» **Exercise text**
________________________

Data manipulation and theft
A key enabler of sustainable smart cities is data sharing. Data is generated, shared, and analyzed by different connected devices in real-time. This helps in making informed and critical decisions. This data can be hacked and manipulated by threat actors. Moreover, confidential data is also vulnerable to cyber-attacks.
The human factor in cybersecurity
There is a famous saying - “Human is the weakest link in cybersecurity”. People unknowingly become victims of cyberattacks due to a lack of awareness. Social engineering attacks are a significant threat to smart cities due to human factors. The attackers deceive a smart city stakeholder into performing an action that may cause a breach. For example, clicking a malicious link may install malware in the water utility system causing wastage of water.
The idea of a smart city opens pathways for new opportunities in businesses, education, communication, health, and governance. To maximize the benefits of a smart city, we have to ensure cybersecurity. Following are a few suggestions to address the cybersecurity issues.
Secure Internet of Things development
The first step to enabling security is to design and develop secure IoT devices. These devices should be provided with the latest operating systems. Device hardening is also good practice to ensure both physical security and cybersecurity.
Secure password practices
The practice of using the default passwords provided by the device manufacturing companies can destroy IoT security. Secure password management practices do not need any cost or effort - but they can help in protecting smart devices from cyber threats.
Firewalls, intrusion detection and prevention systems, effective port handling, security information, and event management systems, threat intelligence platforms, and anti-malware systems - these all work in liaison with each other to ensure network security.

________________________

» **Tasks to complete**
1. Name every area in which, according to the smart city cybersecurity text, the idea of a smart city opens pathways for new opportunities.
2. Write the next paragraph of the smart city cybersecurity text, picking up after its final sentence on network security.
The stored data is separate material and not part of the smart city cybersecurity text.

(Stored data)
________________________

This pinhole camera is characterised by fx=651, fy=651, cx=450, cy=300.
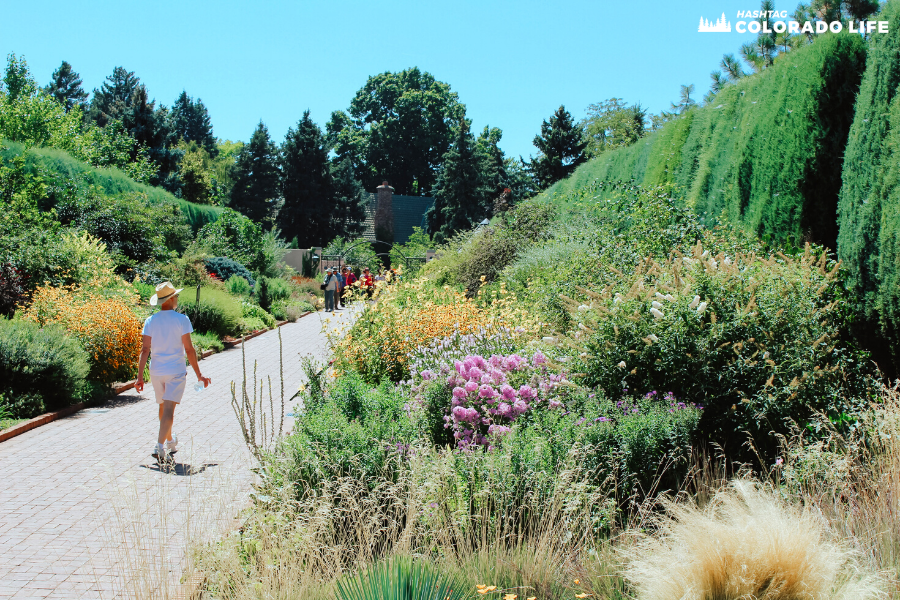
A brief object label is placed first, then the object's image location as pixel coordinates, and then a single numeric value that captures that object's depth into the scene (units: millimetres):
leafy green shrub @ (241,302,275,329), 17516
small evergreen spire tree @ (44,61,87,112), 62812
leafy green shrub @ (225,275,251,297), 19250
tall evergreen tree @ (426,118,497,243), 46750
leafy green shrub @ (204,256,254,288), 21453
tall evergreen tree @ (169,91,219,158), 78688
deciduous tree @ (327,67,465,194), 64062
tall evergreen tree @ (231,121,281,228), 46969
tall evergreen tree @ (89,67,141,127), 53469
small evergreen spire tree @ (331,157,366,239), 47812
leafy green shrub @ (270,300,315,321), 19545
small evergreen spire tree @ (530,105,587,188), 44188
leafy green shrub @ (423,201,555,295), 15828
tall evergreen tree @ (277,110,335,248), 46312
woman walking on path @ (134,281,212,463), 6371
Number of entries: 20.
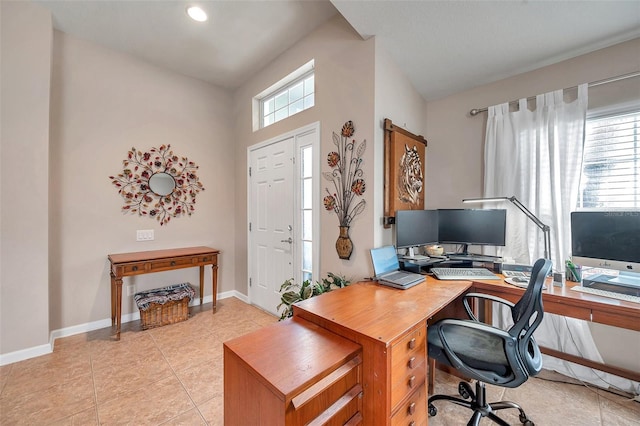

________________________

» **Answers for the tasks**
1. Businesses, education, communication, health, and governance.

2.
Data protection and encryption
There are various kinds of threat actors looking to steal confidential information. These include nation-states, hackers, hacktivists, and business competitors. One way to protect digital data is to use encryption techniques. These techniques ensure that the data is not comprehensible by the threat actors.
Cyber threats work by manipulating software vulnerabilities. Keeping software patched and updated can prevent potential harm. Remember - unpatched software means an open loophole for the attackers!
Security awareness training
All the stakeholders of smart cities must be made aware of the threat landscape. General awareness of cybersecurity should be made mandatory. The right culture for a smart city is security culture.
Standards and policies
Sustainable and cyber-secure smart cities require IoT centric security standards, involving all of the concerned stakeholders. NIST’s Cybersecurity for the Internet of Things (IoT) program is actively working on the standardization to assist the IoT enabled technologies and solutions against cyber threats.
The stakeholders of a smart city involve citizens, governments, the military, business owners, the health industry, and educators. Therefore cybersecurity for smart cities is not just a technical issue - It is a social, national, and economic issue. Remember, a smart city is not so smart without cybersecurity!